Heroes. She seems to fall into the orbit of heroes – of Tir, Riou, Mathiu, Flik and Viktor – Flik would have denied the charge, though, she thinks, Viktor probably would have laughed but puffed up a little – and now of this Karayan youth so very like Tir in some ways. Last she saw Tir he'd taken off on his own. No Gremio, no one. He was talking about the Outlands – she wasn't sure if he meant it, though. She misses him a little, though they never knew each other.

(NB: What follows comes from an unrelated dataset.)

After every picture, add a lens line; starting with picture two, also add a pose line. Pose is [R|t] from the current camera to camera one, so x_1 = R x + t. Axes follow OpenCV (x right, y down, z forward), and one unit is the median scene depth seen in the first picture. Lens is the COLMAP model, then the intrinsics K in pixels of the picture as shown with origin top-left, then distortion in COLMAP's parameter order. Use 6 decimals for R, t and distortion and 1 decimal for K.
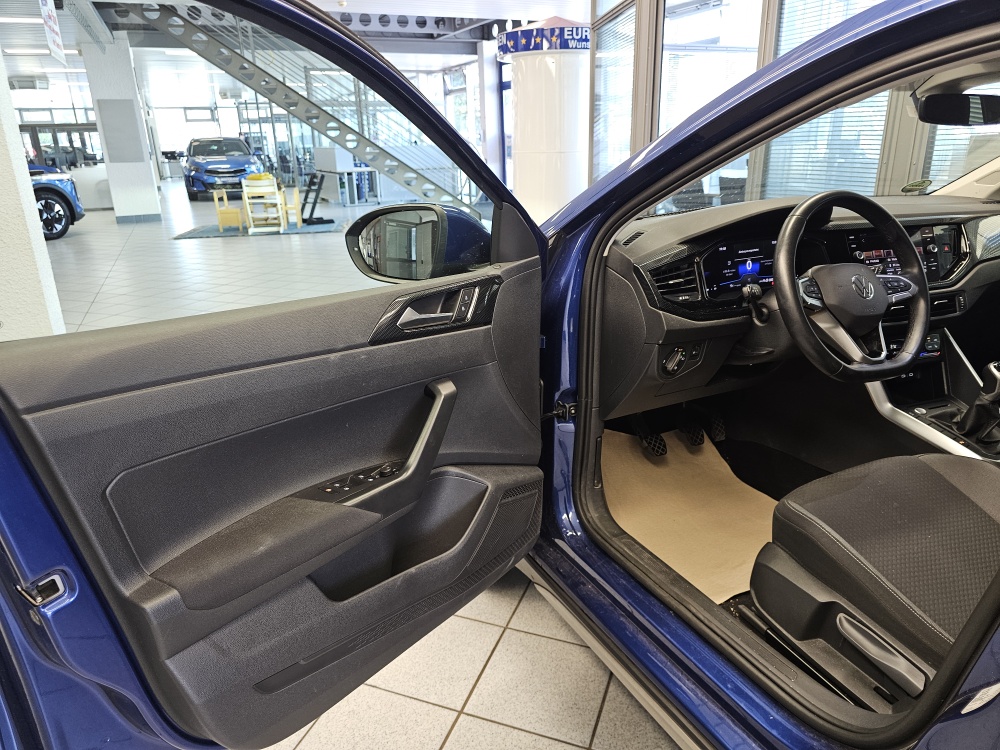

She feels she's going to end up missing them all, because she has a life of her own – a life of ink and words, not blood and swords, but a life nonetheless, one that'll pull her away from the orbit of destiny. Some of them, she's sure, will travel, disappear from view, keep having adventures until they die on them. The True Runes will sink below the horizon, their work done, and the young people who bear them will never be old. The people who loved them will miss them, but eventually die. They'll all eventually die.

And they'll have lived in interesting times. Repeatedly, in her case. She wonders, sometimes, if they'll have been as interesting as Mathiu's.